Continuum Attention for Neural Operators
The paper explores the use of the attention mechanism, a staple in transformer architectures, within the field of neural operators. Neural operators map function spaces onto function spaces, making them both nonlinear and nonlocal. This research broadens the attention mechanism's application by interpreting it in the continuous domain of functions, thus integrating it into neural operators' frameworks.
Attention Mechanism in Function Spaces
Transformers have traditionally excelled at modeling discrete sequences in NLP, computer vision, and time series by effectively capturing long-range dependencies. By contrast, this paper extends the concept of attention to function spaces, treating attention as an operator that acts over these spaces. The attention mechanism is redefined as a Monte Carlo approximation of an operator between infinite-dimensional function spaces. This allows for the introduction of transformer neural operators, which provide mappings between such spaces and demonstrate universal approximation properties.
Figure 1: Transformer Neural Operator.
Universal Approximation Theorem for Neural Operators
A key theoretical contribution of this work is the establishment of the first universal approximation theorem for transformer neural operators.
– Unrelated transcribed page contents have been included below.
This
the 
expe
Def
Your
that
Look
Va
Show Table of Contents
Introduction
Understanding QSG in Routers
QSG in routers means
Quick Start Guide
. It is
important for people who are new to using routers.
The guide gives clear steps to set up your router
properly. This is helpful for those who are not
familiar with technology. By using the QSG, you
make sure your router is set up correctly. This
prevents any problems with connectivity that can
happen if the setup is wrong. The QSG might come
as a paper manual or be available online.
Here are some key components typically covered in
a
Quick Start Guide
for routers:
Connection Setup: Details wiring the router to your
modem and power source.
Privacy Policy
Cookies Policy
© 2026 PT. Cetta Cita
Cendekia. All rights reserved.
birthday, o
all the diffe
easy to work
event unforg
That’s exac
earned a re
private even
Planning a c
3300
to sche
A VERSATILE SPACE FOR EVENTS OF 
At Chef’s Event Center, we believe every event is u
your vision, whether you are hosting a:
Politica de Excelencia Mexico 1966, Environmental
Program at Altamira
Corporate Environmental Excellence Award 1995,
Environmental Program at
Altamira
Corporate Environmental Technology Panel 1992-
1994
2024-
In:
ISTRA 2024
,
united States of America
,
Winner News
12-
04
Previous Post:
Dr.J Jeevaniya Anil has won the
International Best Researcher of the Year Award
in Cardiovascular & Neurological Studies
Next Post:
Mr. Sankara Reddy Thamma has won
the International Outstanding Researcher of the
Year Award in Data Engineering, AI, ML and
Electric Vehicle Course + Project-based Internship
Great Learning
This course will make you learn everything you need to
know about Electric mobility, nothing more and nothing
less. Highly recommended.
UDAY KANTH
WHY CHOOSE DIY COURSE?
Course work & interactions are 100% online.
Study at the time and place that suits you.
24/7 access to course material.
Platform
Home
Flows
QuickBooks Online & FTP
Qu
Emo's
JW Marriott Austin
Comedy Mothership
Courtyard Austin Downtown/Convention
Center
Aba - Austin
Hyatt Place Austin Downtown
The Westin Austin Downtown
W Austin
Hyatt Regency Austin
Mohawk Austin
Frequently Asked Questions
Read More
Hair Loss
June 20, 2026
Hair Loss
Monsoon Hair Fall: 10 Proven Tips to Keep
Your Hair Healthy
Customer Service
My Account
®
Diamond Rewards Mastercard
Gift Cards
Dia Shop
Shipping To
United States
This theorem proves that with minor modifications to the traditional transformer architecture, these neural operators can universally approximate continuous functions. The practical implication is that such architectures can learn mappings from large, high-dimensional function spaces to other function spaces, a significant advantage in modeling complex physical systems described by PDEs.
The theorem leverages the nonlocal and nonlinear nature of the attention mechanism, reinforcing its ability to achieve universal approximation theorems in the context of neural operators. This is a significant step forward, as it bridges a gap between the empirical performance of transformers and rigorous mathematical guarantees.
Efficient Architectures and Numerical Results
Given the high computational complexity of applying the attention operator in multi-dimensional domains, the paper introduces a function space generalization of the patching strategy from computer vision. This efficiently reduces the quadratic scaling associated with attention mechanisms. The proposed architectures are particularly suited for scenarios where discretization invariance is desired, such as solving PDEs across different resolutions without retraining the model.
Figure 2: Vision Transformer Neural Operator.
Numerical experiments reveal that these transformer neural operators can match or outperform state-of-the-art methods in learning the solution operators to parametric PDEs. The research provides empirical evidence from experiments involving Lorenz 63 systems and controlled ODEs, demonstrating significant error reduction and stability across different tasks.

*Figure 3: The panel displays the performance of the transformer neural operator when applied to the Lorenz
63 operator learning problem of recovering both unobserved y and z trajectories.*
Application to PDE Problems
The application of neural operators to PDE problems, like Darcy flow and Navier-Stokes equations, illustrates the practical benefits of attention-based neural operators. These neural operators can learn solution operators to parametric PDEs and can be applied to solve inverse problems and data assimilation tasks efficiently.
Figure 4: The panel displays the result of the application of the Fourier attention neural operator on the Darcy flow experiment with lognormal diffusion for the median and maximum relative L2 error samples.
Conclusion
The paper presents a compelling extension of transformer architectures into the domain of neural operators, providing a framework that supports efficient and robust function space mappings. This advancement not only contributes to the theoretical understanding of attention in infinite-dimensional spaces but also opens avenues for practical applications in modeling complex systems with neural operators. Through the continuous attention mechanism and the novel transformer neural operator designs, the research sets the stage for further developments in both machine learning theory and PDE-based applications.